*Apply what you read*
1/ Reproduce the part of the text on Cydrela unguiculata that opens with the words containing "- Authority: (O." and closes with "and Savanna biomes.".
2/ In two sentences, summarize the text on Cydrela unguiculata.

Cydrela unguiculata

Scientific classification
- Kingdom: Animalia
- Phylum: Arthropoda
- Subphylum: Chelicerata
- Class: Arachnida
- Order: Araneae
- Infraorder: Araneomorphae
- Family: Zodariidae
- Genus: Cydrela
- Species: C. unguiculata
- Binomial name: Cydrela unguiculata (O. Pickard-Cambridge, 1871)
- Synonyms: Cydippe unguiculata O. Pickard-Cambridge, 1871;

= Cydrela unguiculata =

- Authority: (O. Pickard-Cambridge, 1871)
- Synonyms: Cydippe unguiculata O. Pickard-Cambridge, 1871

Species of spider

Cydrela unguiculata is a species of spider in the family Zodariidae. It is the type species of the genus Cydrela and is endemic to KwaZulu-Natal province of South Africa.

== Distribution ==
Cydrela unguiculata is known from two localities in KwaZulu-Natal: Phinda Private Game Reserve and an area 15 km north of Richards Bay.

== Habitat ==
The species occurs at approximately 29 m above sea level in the Indian Ocean Coastal Belt and Savanna biomes.

== Description ==

Male Cydrela unguiculata have a distinctive appearance with a cephalothorax that is much narrower in front than behind. The color is a dark shining chestnut-brown with very few fine hairs and bristles. The legs are dark yellowish-brown tinged with olive green, with the femora and undersides of the tibiae being the darkest.

The opisthosoma is oval and very convex above, clothed sparingly with hairs. The sides and underside are nearly black, while almost the whole upper side is occupied by a broad pale orange-yellow band that is somewhat indented or irregular on its outer margins.

== Conservation ==
The species is listed as Data Deficient because the female remains unknown and more sampling is needed to collect females and determine the species' true range.

*Data supplied*

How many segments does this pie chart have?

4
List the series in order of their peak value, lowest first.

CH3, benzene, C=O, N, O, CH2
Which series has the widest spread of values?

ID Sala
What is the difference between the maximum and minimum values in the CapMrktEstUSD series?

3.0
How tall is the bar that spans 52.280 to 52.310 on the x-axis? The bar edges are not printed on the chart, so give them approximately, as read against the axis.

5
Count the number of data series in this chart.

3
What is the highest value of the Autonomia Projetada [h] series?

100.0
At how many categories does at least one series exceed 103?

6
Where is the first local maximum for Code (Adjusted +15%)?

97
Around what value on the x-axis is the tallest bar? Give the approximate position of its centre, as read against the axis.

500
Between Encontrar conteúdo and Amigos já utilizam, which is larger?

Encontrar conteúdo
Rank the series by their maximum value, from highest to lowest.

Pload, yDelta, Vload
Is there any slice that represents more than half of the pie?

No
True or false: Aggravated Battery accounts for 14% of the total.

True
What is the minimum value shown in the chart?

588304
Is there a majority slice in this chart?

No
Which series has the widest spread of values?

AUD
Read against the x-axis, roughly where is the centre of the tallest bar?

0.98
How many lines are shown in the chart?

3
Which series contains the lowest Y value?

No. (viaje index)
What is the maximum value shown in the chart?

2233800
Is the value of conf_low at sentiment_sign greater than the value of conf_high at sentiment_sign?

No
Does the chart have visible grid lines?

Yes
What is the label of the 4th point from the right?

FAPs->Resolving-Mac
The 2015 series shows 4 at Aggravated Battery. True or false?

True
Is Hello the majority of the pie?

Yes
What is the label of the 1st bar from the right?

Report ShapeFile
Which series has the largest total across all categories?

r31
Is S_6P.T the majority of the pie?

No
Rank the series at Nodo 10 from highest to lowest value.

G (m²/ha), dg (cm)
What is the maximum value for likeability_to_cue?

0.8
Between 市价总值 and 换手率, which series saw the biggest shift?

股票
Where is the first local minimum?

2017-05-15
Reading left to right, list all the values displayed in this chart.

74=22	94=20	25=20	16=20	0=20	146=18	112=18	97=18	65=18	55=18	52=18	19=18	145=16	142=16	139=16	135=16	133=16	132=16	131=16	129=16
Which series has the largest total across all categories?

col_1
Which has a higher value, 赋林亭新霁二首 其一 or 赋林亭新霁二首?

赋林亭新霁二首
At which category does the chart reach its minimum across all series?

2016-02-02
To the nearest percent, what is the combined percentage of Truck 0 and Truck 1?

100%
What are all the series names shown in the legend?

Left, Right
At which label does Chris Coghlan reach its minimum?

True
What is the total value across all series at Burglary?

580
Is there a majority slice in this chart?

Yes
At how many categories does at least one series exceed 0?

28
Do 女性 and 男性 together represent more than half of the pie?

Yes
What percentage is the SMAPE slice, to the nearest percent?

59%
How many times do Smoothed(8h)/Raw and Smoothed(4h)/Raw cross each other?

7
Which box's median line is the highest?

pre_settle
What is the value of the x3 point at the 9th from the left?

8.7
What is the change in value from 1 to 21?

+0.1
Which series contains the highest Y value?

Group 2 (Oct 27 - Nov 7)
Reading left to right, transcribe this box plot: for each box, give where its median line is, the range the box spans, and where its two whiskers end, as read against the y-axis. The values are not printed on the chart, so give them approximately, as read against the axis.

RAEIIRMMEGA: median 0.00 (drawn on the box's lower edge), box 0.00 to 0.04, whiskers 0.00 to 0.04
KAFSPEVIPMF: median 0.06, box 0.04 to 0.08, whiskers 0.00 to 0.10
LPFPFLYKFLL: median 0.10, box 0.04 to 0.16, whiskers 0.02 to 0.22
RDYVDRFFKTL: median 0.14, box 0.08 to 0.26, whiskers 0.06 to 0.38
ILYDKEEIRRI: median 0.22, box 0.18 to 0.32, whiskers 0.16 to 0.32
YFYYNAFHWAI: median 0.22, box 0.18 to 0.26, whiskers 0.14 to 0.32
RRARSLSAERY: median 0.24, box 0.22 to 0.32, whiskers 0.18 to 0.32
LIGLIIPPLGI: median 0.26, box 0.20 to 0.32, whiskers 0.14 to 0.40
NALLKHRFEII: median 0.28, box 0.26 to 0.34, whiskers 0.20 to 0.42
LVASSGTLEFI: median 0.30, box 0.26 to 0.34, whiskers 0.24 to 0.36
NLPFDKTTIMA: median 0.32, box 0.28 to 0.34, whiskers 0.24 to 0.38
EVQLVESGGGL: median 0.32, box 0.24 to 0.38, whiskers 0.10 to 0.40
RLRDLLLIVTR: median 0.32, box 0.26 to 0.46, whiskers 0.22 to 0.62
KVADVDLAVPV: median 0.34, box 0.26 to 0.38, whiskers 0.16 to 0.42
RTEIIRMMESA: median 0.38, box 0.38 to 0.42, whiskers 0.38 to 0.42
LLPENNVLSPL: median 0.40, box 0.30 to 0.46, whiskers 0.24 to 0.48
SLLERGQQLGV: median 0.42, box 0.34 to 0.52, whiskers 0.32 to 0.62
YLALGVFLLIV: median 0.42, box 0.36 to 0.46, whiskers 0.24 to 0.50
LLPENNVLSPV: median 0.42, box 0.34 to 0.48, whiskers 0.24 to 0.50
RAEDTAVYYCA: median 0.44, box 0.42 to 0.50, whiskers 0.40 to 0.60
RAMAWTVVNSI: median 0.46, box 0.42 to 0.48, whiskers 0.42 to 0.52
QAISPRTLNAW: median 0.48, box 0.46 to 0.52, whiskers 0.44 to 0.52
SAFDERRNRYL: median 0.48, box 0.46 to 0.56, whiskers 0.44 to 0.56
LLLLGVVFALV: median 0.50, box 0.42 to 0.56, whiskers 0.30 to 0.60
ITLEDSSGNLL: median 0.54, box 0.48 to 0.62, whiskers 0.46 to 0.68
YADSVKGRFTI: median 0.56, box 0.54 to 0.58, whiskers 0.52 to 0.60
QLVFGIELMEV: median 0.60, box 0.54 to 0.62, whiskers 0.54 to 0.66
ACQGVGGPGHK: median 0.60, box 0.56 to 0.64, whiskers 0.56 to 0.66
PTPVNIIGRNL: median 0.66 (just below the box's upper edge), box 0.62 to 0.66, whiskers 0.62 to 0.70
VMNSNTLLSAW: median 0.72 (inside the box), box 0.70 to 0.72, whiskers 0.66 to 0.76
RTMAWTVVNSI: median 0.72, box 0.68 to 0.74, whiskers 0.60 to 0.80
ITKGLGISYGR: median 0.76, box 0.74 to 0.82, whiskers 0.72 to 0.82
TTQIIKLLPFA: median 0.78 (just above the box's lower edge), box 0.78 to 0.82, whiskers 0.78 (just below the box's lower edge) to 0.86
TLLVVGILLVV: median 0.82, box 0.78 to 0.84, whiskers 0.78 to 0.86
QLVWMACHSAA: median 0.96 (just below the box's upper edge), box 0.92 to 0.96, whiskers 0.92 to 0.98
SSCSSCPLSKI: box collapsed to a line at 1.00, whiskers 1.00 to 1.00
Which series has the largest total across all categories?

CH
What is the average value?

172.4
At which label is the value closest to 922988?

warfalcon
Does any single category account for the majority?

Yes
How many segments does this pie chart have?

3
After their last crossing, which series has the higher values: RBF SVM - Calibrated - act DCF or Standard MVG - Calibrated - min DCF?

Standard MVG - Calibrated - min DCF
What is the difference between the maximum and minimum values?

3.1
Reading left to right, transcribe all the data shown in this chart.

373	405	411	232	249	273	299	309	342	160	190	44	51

*Solution set*
1/
- Authority: (O. Pickard-Cambridge, 1871)
- Synonyms: Cydippe unguiculata O. Pickard-Cambridge, 1871

Species of spider

Cydrela unguiculata is a species of spider in the family Zodariidae. It is the type species of the genus Cydrela and is endemic to KwaZulu-Natal province of South Africa.

== Distribution ==
Cydrela unguiculata is known from two localities in KwaZulu-Natal: Phinda Private Game Reserve and an area 15 km north of Richards Bay.

== Habitat ==
The species occurs at approximately 29 m above sea level in the Indian Ocean Coastal Belt and Savanna biomes.

2/ Cydrela unguiculata is a spider in the family Zodariidae and the type species of its genus. It is endemic to KwaZulu-Natal, South Africa, where it is known from two localities, and it is listed as Data Deficient because the female remains unknown and more sampling is needed.